How to present your nursing portfolio
Nursing jobs are now more often than not advertised online and it’s increasingly common for NHS trusts and private organisations alike to accept online applications only. While you can still take your portfolio in a ring binder to the interview, some nurses choose to keep their portfolio entirely online. This is sometimes preferable because you can simply email everything straight to the employer, but it’s also advisable to have several digital backup copies and to keep the original paper certificates just in case.
Use it as a reference and reminder
Your nurse portfolio is there to not only be your aid when applying for a new nurse job, it’s also there to remind you how much you have achieved. As a student nurse this is particularly important during your third year as you approach qualification.
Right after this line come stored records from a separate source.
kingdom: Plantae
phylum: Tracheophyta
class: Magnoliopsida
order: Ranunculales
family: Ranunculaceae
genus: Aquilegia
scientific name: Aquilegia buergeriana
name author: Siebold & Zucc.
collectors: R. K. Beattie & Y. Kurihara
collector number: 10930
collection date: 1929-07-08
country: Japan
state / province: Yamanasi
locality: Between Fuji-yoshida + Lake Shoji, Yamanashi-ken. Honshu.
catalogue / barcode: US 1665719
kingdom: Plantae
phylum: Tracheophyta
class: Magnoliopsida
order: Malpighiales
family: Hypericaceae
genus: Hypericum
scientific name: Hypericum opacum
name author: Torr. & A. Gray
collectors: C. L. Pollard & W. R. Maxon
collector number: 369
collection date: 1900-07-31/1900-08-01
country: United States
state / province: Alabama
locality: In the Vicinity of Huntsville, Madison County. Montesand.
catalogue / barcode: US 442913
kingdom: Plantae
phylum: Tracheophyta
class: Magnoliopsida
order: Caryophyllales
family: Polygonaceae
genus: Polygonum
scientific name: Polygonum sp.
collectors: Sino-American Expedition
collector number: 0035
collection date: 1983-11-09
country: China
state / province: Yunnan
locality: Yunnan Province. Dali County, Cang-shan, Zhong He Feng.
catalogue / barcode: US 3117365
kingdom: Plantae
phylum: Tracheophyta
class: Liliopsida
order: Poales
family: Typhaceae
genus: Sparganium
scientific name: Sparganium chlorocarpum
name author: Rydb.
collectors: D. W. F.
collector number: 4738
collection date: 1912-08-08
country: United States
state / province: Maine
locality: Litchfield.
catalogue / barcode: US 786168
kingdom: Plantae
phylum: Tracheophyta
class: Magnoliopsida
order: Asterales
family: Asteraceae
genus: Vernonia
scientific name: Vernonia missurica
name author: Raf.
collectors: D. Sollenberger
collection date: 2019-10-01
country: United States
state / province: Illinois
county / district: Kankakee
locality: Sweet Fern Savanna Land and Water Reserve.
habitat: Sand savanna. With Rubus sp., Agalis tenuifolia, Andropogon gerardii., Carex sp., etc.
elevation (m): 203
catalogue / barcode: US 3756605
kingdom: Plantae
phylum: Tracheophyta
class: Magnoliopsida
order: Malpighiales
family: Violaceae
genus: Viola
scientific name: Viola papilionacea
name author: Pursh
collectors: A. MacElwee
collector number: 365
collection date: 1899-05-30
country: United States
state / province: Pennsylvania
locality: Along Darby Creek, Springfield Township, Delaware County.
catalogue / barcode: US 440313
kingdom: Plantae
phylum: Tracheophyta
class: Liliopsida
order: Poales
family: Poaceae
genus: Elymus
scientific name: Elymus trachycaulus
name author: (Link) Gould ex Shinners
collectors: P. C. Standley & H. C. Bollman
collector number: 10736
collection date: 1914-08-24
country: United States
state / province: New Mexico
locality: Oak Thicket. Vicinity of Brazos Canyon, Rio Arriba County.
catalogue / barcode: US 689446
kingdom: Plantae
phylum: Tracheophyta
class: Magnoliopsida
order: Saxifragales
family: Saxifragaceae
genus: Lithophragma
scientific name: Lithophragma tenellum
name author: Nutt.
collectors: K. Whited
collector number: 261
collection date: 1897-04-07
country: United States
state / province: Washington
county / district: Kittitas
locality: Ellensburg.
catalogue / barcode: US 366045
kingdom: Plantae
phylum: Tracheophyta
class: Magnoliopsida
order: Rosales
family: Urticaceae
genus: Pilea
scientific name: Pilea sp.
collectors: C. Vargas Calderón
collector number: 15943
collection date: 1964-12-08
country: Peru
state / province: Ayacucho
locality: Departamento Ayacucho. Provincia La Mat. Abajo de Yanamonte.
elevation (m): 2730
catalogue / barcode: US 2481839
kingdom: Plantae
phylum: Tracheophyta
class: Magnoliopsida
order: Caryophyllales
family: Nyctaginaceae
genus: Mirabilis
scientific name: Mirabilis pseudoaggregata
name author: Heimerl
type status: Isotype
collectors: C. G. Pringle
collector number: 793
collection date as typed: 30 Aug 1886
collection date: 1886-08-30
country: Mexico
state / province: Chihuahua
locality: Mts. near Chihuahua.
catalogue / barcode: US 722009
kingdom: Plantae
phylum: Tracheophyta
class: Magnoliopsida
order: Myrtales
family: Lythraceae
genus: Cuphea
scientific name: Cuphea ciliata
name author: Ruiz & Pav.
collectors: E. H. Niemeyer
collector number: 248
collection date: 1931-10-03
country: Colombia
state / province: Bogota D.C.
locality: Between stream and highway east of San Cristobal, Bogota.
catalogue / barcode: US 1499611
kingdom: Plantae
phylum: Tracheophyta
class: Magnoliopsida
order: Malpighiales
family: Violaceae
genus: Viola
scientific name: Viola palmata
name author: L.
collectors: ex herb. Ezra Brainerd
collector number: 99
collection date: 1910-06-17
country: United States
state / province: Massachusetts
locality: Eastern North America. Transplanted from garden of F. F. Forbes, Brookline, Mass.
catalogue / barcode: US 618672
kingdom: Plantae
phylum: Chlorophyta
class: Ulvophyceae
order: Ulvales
Reading back on reflections you completed as a first year student will tell you just how much you have learned and how much more competent you are now.
If you keep it updated regularly as you progress through your nursing career you will always have a record of how far you’ve come, all the amazing things you’ve achieved and where your career is heading. Looking back at the things you’ve enjoyed and the areas of nursing you’ve gained particular satisfaction from can often guide you into the ideal nursing job in the future.